ChannelBufferに変換するには「set型名」「write型名」のメソッドを使うことができますが、基本的には「write型名」の方を使ってください。理由については、次回解説します。

★6 String型(任意byte)データであるNameを変換します。Nameは可変長なので、byte長とセットでwriteしています。「writeString」はなく、byte配列にしてから「writeBytes」してください。

★7 int型(4byte)データであるAgeを変換します。もう予想が付くと思いますが、ChannelBuffer#writeIntを使います。

★8 変換後のChannelBufferを返します。

Decoderの自作方法

続いて、Decoderを自作してみます。Decoderはサーバ側で動作し、ChannelBufferをエンティティクラスに変換するのが役割です。UserInfoのDecoderは以下のように作ります。

package netty_sample;

import org.jboss.netty.buffer.ChannelBuffer;
import org.jboss.netty.channel.Channel;
import org.jboss.netty.channel.ChannelHandlerContext;
import org.jboss.netty.handler.codec.oneone.OneToOneDecoder;

public class MyProtocolDecoder extends OneToOneDecoder { // ★1
    @Override
    protected Object decode(ChannelHandlerContext ctx, Channel channel,
            Object msg) throws Exception { // ★2

        if (!(msg instanceof ChannelBuffer)) { // ★3
            return msg;
        }

        ChannelBuffer buffer = (ChannelBuffer) msg;
        
        // ID ★4
        long id = buffer.readLong();
        
        // Name ★5
        int length = buffer.readInt();
        byte[] byteName = new byte[length];
        buffer.readBytes(byteName);
        String name = new String(byteName, "UTF-8");
        
        // Age ★6
        int age = buffer.readInt();
        
        UserInfo info = new UserInfo(id, name, age);
        return info; // ★7
    }
}

それでは、コードの説明をします。

★1 OneToOneDecoderを継承します。OneToOneDecoderは1メッセージを1エンティティに変換するためのDecoderです。

★2 ChannelBufferをエンティティに変換するメソッド「decode」を実装します。

★3 encodeメソッドの引数に指定されたエンティティ(msg)が、期待したクラス(ChannelBuffer)の場合に変換処理を行います。エンティティ(msg)が期待したクラス(ChannelBuffer)でない場合は、エンティティ(msg)をそのまま返します。

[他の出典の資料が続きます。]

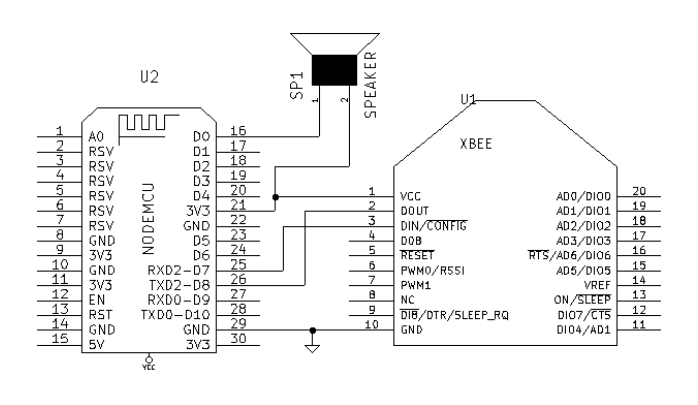
Figure 10. Electronic schematic of the Master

★4 long型(8byte)データであるIDをChannelBufferから取得します。long型のデータを取得する場合には、ChannelBuffer#readLongを使ってください。すると、long型(8byte)として取得します。
ChannelBufferに変換するには「get型名」「read型名」のメソッドを使うことができますが、基本的には「read型名」の方を使ってください。理由については、次回解説します。

★5 String型(任意byte)データであるNameを変換します。Nameは可変長なので、byte長と同じ長さのbyte配列生成し、そこに値を入れてからStringに変換しています。

★6 int型(4byte)データであるAgeを取得します。もう予想が付くと思いますが、ChannelBuffer#readIntを使います。

★7 変換後のUserInfoを返します。

今回のまとめ

これで、オリジナルプロトコルのEncoder/Decoderができました。シンプルな実装で、ソケットを触るような処理もないし、エンディアンを意識した処理もありませんね。

次回はこれを使って、クライアント~サーバ間通信を行ってみたいと思います。